Who do you write like?
From Mark Twain to Gertrude Stein to Kurt Vonnegut to Margaret Atwood?
Wandering through Substack the other day, I happened to spot this little item on a post from Alison McMahan. “Who Do You Write Like?” There was a little app, I guess it is, generated, I assume by AI. You simply had to check it out.
https://iwl.me/analyzer
Well, gee, as a writer of many years of all kinds on topics from The Three Stooges (yesterday) to Charles Dickens (several times) to boxing, U2, baseball (my new book “Diamond Duels”) to golf (Rory’s win) to Rod Stewart, Bob Dylan, Neil Young, Bryan Ferry, chess and politics — as those of you who frequent this spot know, I was curious.
And the results were, well, all over the place. Yesterday, the author that came up most frequently was Kurt Vonnegut, quite a compliment. But when I sampled various Substacks on a wide range of topics, I got James Fenimore Cooper (don’t tell Mark Twain), Mark Twain (don’t tell James Fenimore Cooper), Arthur Conan Doyle, Edgar Allan Poe, Vonnegut, Margaret Atwood and today, added Ray Bradbury, Chuck Palahniuk, Oscar Wilde, H.P. Lovecraft and David Foster Wallace.



Needless to say, that’s crazy. I’ve never read Atwood or Palahniuk or Wilde or Lovecraft or Conan Doyle. I know OF them but haven’t really read them. If I had to sit down and list the writers I’ve read the most, it’s probably Twain, Hemingway, Salinger, Chekhov, A.J. Liebling, Thoreau, Joseph Heller, Greil Marcus and Roger Angell. But there are so many more that I’m sure influenced me and my writing style — such as it is.
And it raises the question of style; Can you develop it? Are you more or less born with it? Is there a certain amount of bad writing that you have to get out of your system before the real stuff shows up?

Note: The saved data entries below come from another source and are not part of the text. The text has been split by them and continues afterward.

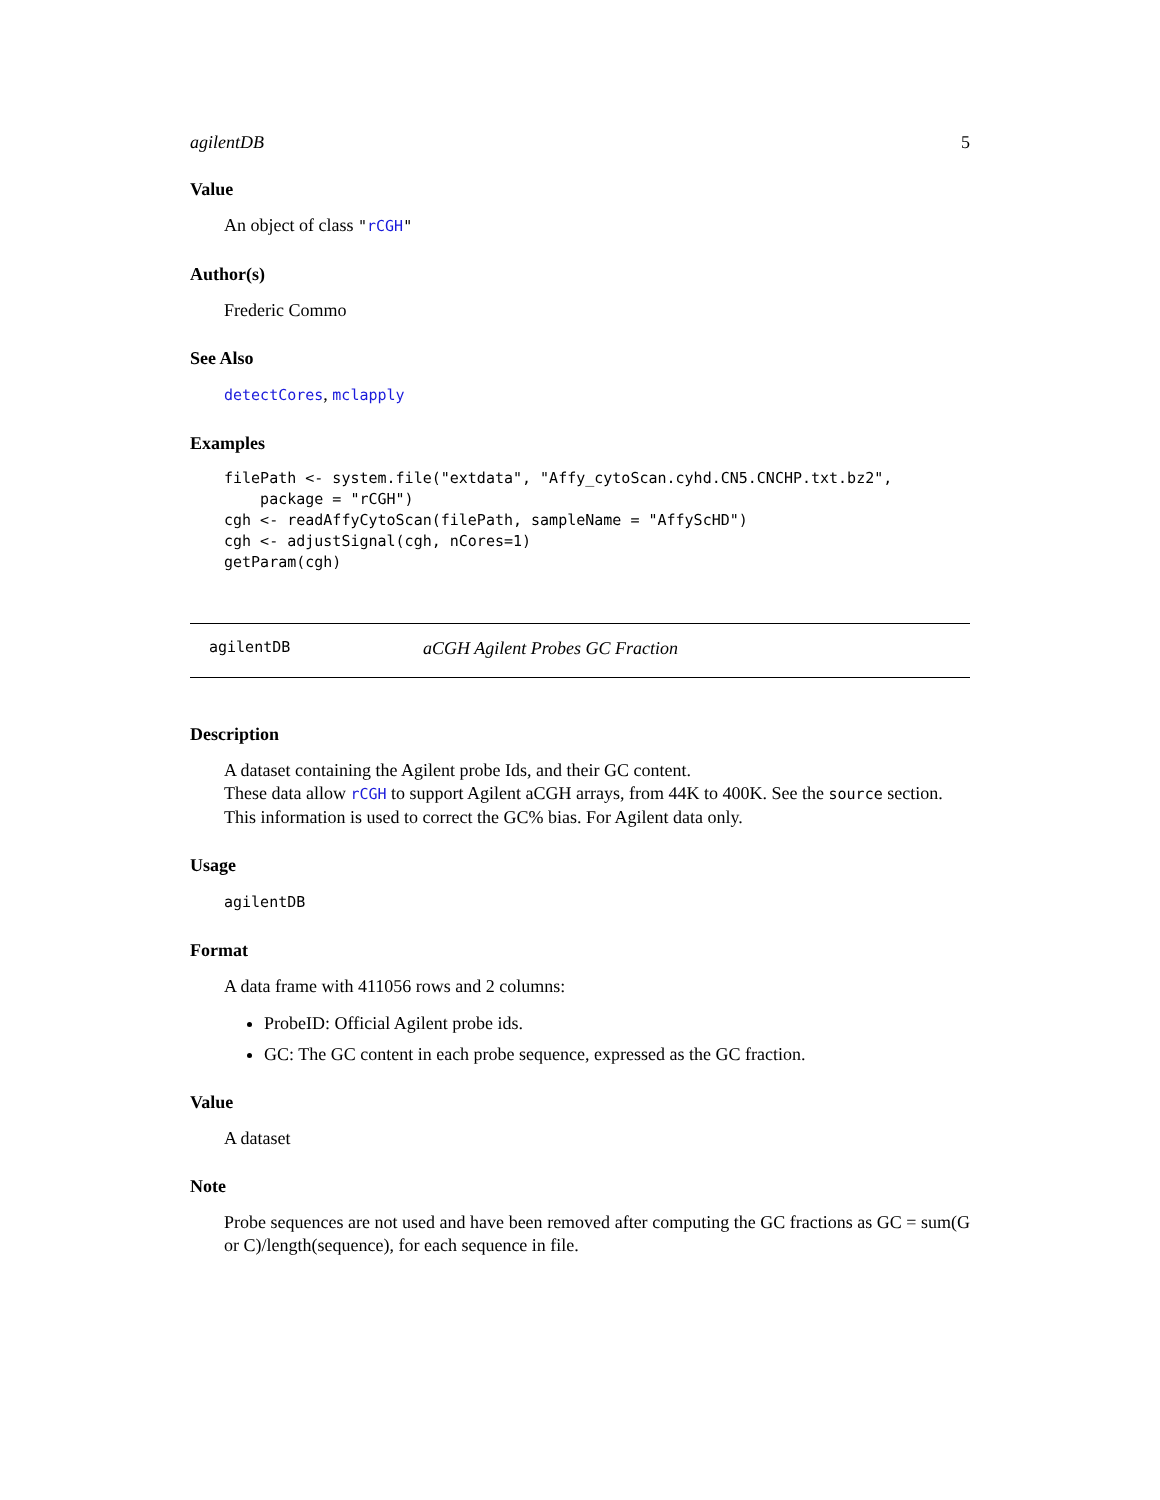agilentDB 5
Value
An object of class "rCGH"
Author(s)
Frederic Commo
See Also
detectCores, mclapply
Examples
filePath <- system.file("extdata", "Affy_cytoScan.cyhd.CN5.CNCHP.txt.bz2",
    package = "rCGH")
cgh <- readAffyCytoScan(filePath, sampleName = "AffyScHD")
cgh <- adjustSignal(cgh, nCores=1)
getParam(cgh)
agilentDB aCGH Agilent Probes GC Fraction
Description
A dataset containing the Agilent probe Ids, and their GC content.
These data allow rCGH to support Agilent aCGH arrays, from 44K to 400K. See the source section.
This information is used to correct the GC% bias. For Agilent data only.
Usage
agilentDB
Format
A data frame with 411056 rows and 2 columns:
ProbeID: Official Agilent probe ids.
GC: The GC content in each probe sequence, expressed as the GC fraction.
Value
A dataset
Note
Probe sequences are not used and have been removed after computing the GC fractions as GC = sum(G or C)/length(sequence), for each sequence in file.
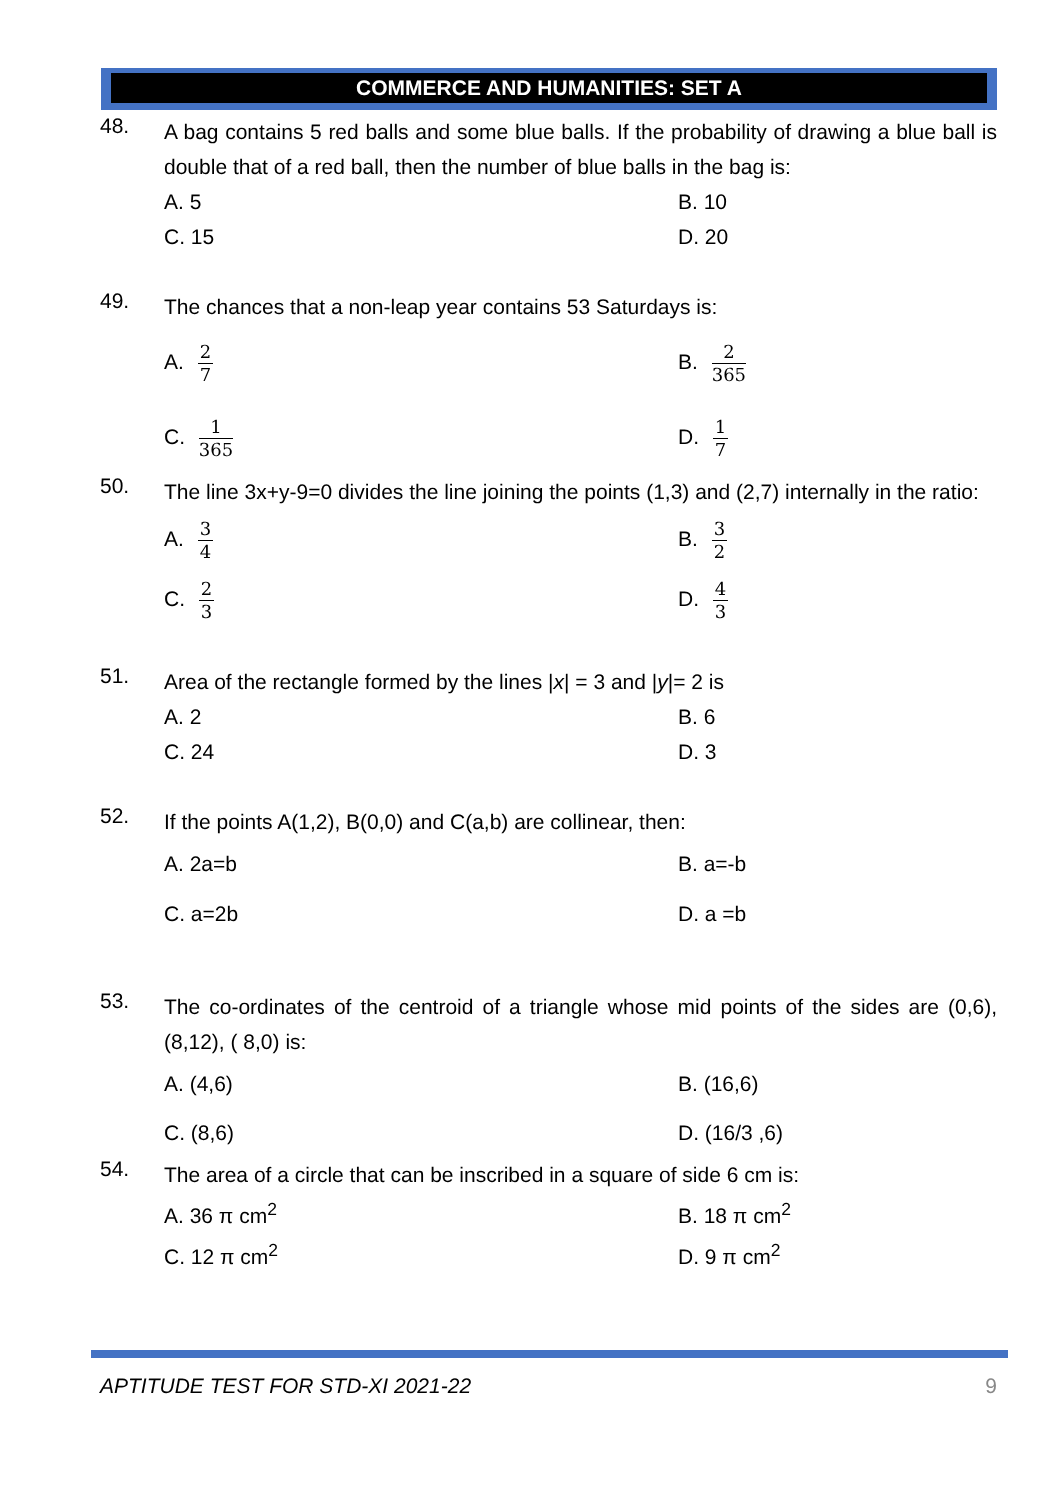COMMERCE AND HUMANITIES: SET A
48.
A bag contains 5 red balls and some blue balls. If the probability of drawing a blue ball is double that of a red ball, then the number of blue balls in the bag is:
A. 5
B. 10
C. 15
D. 20
49.
The chances that a non-leap year contains 53 Saturdays is:
A. 2 7
B. 2 365
C. 1 365
D. 1 7
50.
The line 3x+y-9=0 divides the line joining the points (1,3) and (2,7) internally in the ratio:
A. 3 4
B. 3 2
C. 2 3
D. 4 3
51.
Area of the rectangle formed by the lines |x| = 3 and |y|= 2 is
A. 2
B. 6
C. 24
D. 3
52.
If the points A(1,2), B(0,0) and C(a,b) are collinear, then:
A. 2a=b
B. a=-b
C. a=2b
D. a =b
53.
The co-ordinates of the centroid of a triangle whose mid points of the sides are (0,6), (8,12), ( 8,0) is:
A. (4,6)
B. (16,6)
C. (8,6)
D. (16/3 ,6)
54.
The area of a circle that can be inscribed in a square of side 6 cm is:
A. 36 π cm<sup>2</sup>
B. 18 π cm<sup>2</sup>
C. 12 π cm<sup>2</sup>
D. 9 π cm<sup>2</sup>
APTITUDE TEST FOR STD-XI 2021-22 9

In the 11 months and 358 posts I’ve written to date, one thing that really surprised me was re-reading a column I wrote some 42 years ago. It was about a high school wrestler who had dropped out of school. I’d seen him walking on Main Street when he should have been in school, wrote about it, found out he got into some trouble and dropped out. The column was sort of a plea for him to re-consider and he did and actually came into the office, stood in front of my desk with shaking hands and told me he was going back to school and wrestling again.
Why this struck me was I’d received a one-sentence letter some months earlier that I did not recognize. “He walked with the exaggerated swagger of a young man trying to draw attention to himself. And he succeeded.” It turned out to be the opening sentence of that column from 42 years earlier. The subject of the column, the note was unsigned, no return address, was telling me it made a mark.
What surprised me was, I didn’t think I could have written it any better NOW. So that either means I haven’t improved in the 42 years since or I was a pretty good writer then, just not a lot of people noticed. Or something in between.
When you’ve spent as much time as I have with your fingers on a keyboard, you sure as hell hope you’ve improved. While the AI app didn’t throw up it’s computer-arms and say, “You don’t write like anyone ever, meathead,” it was such a diversity of authors, I couldn’t put much stock in it. Do you? How does it work?
The most frequent comment I’ve heard from readers about my “style” is it’s “very conversational.” So evidently, I talk good. Of course, I’d prefer “lyrical” or “enlightening” or “stunning” or “eloquent.” But that’s where it is? Readers?
If you’re still with me here — and all these posts are still available on my Substack — see if you can make a connection between the Substack post and the famous author they connected it with. I sure can’t.
“The Female Brain” - Ray Bradbury
“Donald Trump’s Day Of Love” - Gertrude Stein
“On Teaching Huck” - Mark Twain
“Chekhov’s “Lady With The Dog”” - Oscar Wilde
“Did Dickens Recognize His Breakthrough?” - Arthur Conan Doyle
Can A Song Chart Your Life ("Every Picture Tells A Story”) - Edgar Allan Poe
“Can You Figure Out FSU Baseball?” - James Fenimore Cooper
“The Sadly Silent Paul Westerberg” - (Over 10,000 views) - Kurt Vonnegut
Couldn't resist this. The app says I write like H.P. Lovecraft, the horror and science fiction writer. Ah, and I've been trying to imitate Hemingway all these years!
Fascinant, this was one of the most interesting essays I've read in some time. I myself got Lewis Carroll (I don't much like his work sorry) and more often H.G. Wells (never read him), it was.... cool to be compared to him.
I think I'll try again and will write an essay on it.
As to yours, it sounds like you've always had a great deal of talent, I'm really amazed at your experiences and must say that writing for 42 years sounds like quite the accomplishment and as though you've done one good soul a world of good good sir.